Любому человеку, связанному с разведкой, должно быть ясно, что без помощи специальных служб просто невозможно получить секретные документы, каковыми являются работы западных ученых. Уяснив это, можно смело говорить о том, что при создании атомной бомбы в СССР использовался весь тот научный потенциал, который был уже накоплен на Западе. И спор по поводу ого кто внес больший вклад в разработку отечественной ядерной бомбы, ведется в таком случае не с адекватных позиций. Не надо кого-то обвинять в шпионаже, а нужно, видимо, говорить о том, что советская разведка использовала возможности, открывшиеся в связи с выходом близких ей людей, ее агентов на ведущие научные круги Запада.
Мой отец в своих воспоминаниях высказался о решающей роли советской разведки в получении атомных секретов. Причем он утверждает, что их она получала от таких известных ученых, как Р. Оппенгеймер, Э. Ферми, Л. Сцилард. Однако эту точку зрения пытались опровергнуть. В частности, Служба внешней разведки России в лице своего пресс-бюро заявила, что это не соответствует действительности.
Тем не менее материалы, информация о которых сейчас становится известной, во все большей степени подтверждают тот факт, что именитые физики мира помогали СССР в создании атомного оружия, считая, что сокрытие этих секретов может привести к ядерной войне, к мировому диктату одной страны.
Чем больше в печати появляется публикаций об атомной бомбе, тем все явственнее возникают вопросы, ответы на которые могут многое прояснить. Как случилось, что из святая святых лаборатории в Лос-Аламосе, где велась работа над американской атомной бомбой, уплывала совершенно секретная информация? Каким образом это происходило? Появление новых свидетельств, например, полковника Владимира Барковского, причастного к добыванию атомных секретов, о том, что иностранные ученые передавали секретную информацию совершенно бескорыстно, наводит еще на один вопрос: почему они так поступали? Не было ли между учеными мира какой-то неформальной договоренности по поводу обмена информацией, касающейся атомной бомбы? А может быть, у ученого сообщества существовала сверхидея — использовать атомную бомбу, атомную энергию для создания международного правительства, причем ведущую роль в нем должны играть ученые? Иллюзия? Как знать… По крайней мере, точку в истории создания атомной бомбы ох как рано ставить.
Но прежде чем ответить на эти вопросы, есть смысл уточнить, что собой представляла американская атомная программа и кто ее реализовывал. Сегодня практически об этом все известно до деталей. Благополучный и удаленный от театра военных действий Американский континент собрал тогда многих известных ученых. Образно говоря, в результате эмиграции европейских ученых в США была достигнута научная «критическая масса», которая так необходима для ядерного взрыва. В годы второй мировой войны в США оказались А. Эйнштейн, Э. Ферми, Л. Сцилард, Э. Теллер, X. Бете, Дм. Франк, Ю. Вигнер, В. Вайскопф, П. Дебай и другие крупнейшие ученые, так или иначе занимавшиеся решением этой задачи. В 1943 году в Америку прибыл Нильс Бор, который консультировал американцев по урановой проблеме.

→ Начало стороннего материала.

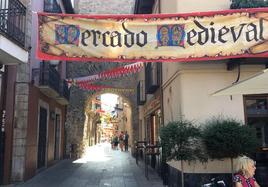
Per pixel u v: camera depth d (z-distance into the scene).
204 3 9.79
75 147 23.98
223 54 8.26
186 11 9.78
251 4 9.27
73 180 13.15
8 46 9.34
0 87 11.68
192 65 9.52
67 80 20.67
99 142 71.94
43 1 16.03
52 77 15.57
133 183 12.32
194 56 8.28
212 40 8.32
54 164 19.25
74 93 24.83
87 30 8.30
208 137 8.41
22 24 11.45
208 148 8.52
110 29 8.34
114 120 65.69
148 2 15.10
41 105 15.67
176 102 10.29
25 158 12.88
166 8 11.88
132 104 25.38
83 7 27.48
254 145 8.28
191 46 8.33
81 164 19.33
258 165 9.26
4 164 12.11
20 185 11.99
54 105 19.59
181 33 8.38
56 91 16.50
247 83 5.84
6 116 12.42
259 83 5.85
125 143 34.25
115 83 25.25
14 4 10.55
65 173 15.27
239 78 9.38
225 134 8.23
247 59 8.87
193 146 8.77
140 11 16.06
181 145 8.69
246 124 9.09
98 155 27.00
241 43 8.27
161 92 13.31
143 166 18.03
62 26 8.27
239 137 8.17
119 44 8.31
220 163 9.15
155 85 13.80
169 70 11.52
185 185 9.25
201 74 9.53
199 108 9.41
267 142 9.41
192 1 9.82
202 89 9.47
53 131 19.33
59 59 8.16
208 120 9.30
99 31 8.31
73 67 24.66
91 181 12.88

13 августа 1942 года администрация США утвердила «Манхэттенский проект» как организацию и план деятельности по разработке и производству атомной бомбы. Проект — колоссальный комплекс организационных, научно-исследовательских, конструкторских и промышленно-технологических работ, направленных на создание первых образцов атомного оружия. Щедрое финансирование позволило масштабно и всесторонне развернуть дело. К его осуществлению было привлечено больше людей, чем в ряды экспедиционного корпуса Эйзенхауэра во время высадки союзнических войск в Северной Франции в 1944 году. Американцы затратили на этот проект в тысячу раз больше, чем в свое время получили на ядерные исследования немецкие ученые.
Службу безопасности проекта возглавил Борис Паш, сын митрополита Русской Православной Церкви в США, известный своей непримиримостью к Советской России.
Разработать конструкцию атомной бомбы было поручено Р. Оппенгеймеру. Вместе с небольшой группой физиков-теоретиков он работал в Калифорнийском университете в Беркли. Его же назначили и директором одного из проектов, так называемого «Y». Комитет по военной политике далеко не единодушно поддержал кандидатуру Оппенгеймера. Непримиримым противником его назначения был и начальник службы безопасности проекта Б. Паш.
По мнению представителей спецслужб, в прошлом у Оппенгеймера было слишком много «темных пятен». Речь шла о его связи с «левыми» организациями. Оппенгеймер длительное время был близок с Джейн Тейлок, дочерью профессора английской литературы в Калифорнийском университете, коммунисткой по политическим убеждениям. Эти отношения сохранились и после того, как он женился на Катрин Гаррисон — вдове опять-таки коммуниста — и начал работать в зоне «Y». Оппенгеймер стал и руководителем известной теперь всему миру Лoc-Аламосской национальной лаборатории, где за колючей проволокой создавалась атомная бомба.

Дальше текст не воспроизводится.